Jueves de la II Semana Ordinaria

1 Sam 18, 6-9; 19, 1-7

Hoy hemos mirado una realidad humana muy negativa: la envidia, y una realidad muy positiva: la amistad.

La victoria de David sobre Goliat, sus siguientes victorias, el éxito de su popularidad, los cantos elogiosos de las jóvenes, desatan el rencor de Saúl, rencor que va hasta el intento de matarlo.  Llegó a atacarlo con una lanza.  Lo envidiaba pero le convenían sus servicios.  Lo honró hasta darle por esposa a su hija Mikol,  pero lo vio cada vez más como un temible rival.  La amistad de Jonatán, hijo de Saúl, y David aparece con notas muy marcadas en la Santa Escritura: «lo amaba como a sí mismo»,  dice.

Los razonamientos de Jonatán son muy claros: «David no te ha hecho nada, te ha ayudado».

La historia de la salvación se va realizando de cosas luminosas y obscuras, malas y buenas, pequeñas y grandiosas.

Mc 3, 7-12

Contrasta el entusiasmo por el seguimiento y la apertura a Jesús de parte del pueblo y la cerrazón y el rechazo de la clase dirigente.

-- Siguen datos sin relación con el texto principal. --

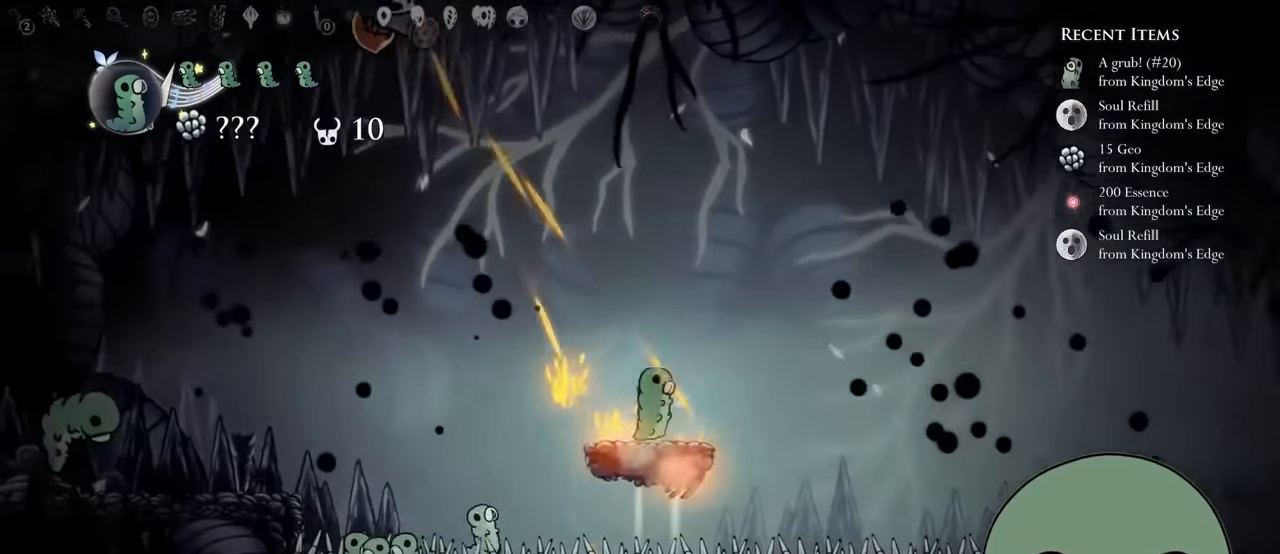
{"dt_ms": 1000, "buttons": ["B", "DPAD_RIGHT"], "left_stick": "center", "right_stick": "center"}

Hoy nos presenta el evangelista Marcos la amplitud de orígenes de los que quieren acercarse al Señor.  Esto es una mirada a la apertura de la salvación, a la universalidad del llamado.  Lo único que se pide es fe, buena voluntad.  La salvación ya no está más circunscrita a una región, a una raza, a una categoría.  Cuántas veces en los Evangelios nos aparecen los no judíos; recordemos al centurión romano, a los considerados «malos”; recordemos a los samaritanos, a los publicanos y pecadores, más cercanos al mensaje de Cristo y a su salvación que los considerados «buenos» y religiosos: los fariseos y lo escribas.

¿Estamos fundados más en nuestra pertenencia a tal grupo, a tal movimiento, al tal estatuto, o a la verdadera fe, humildad, a la auténtica caridad?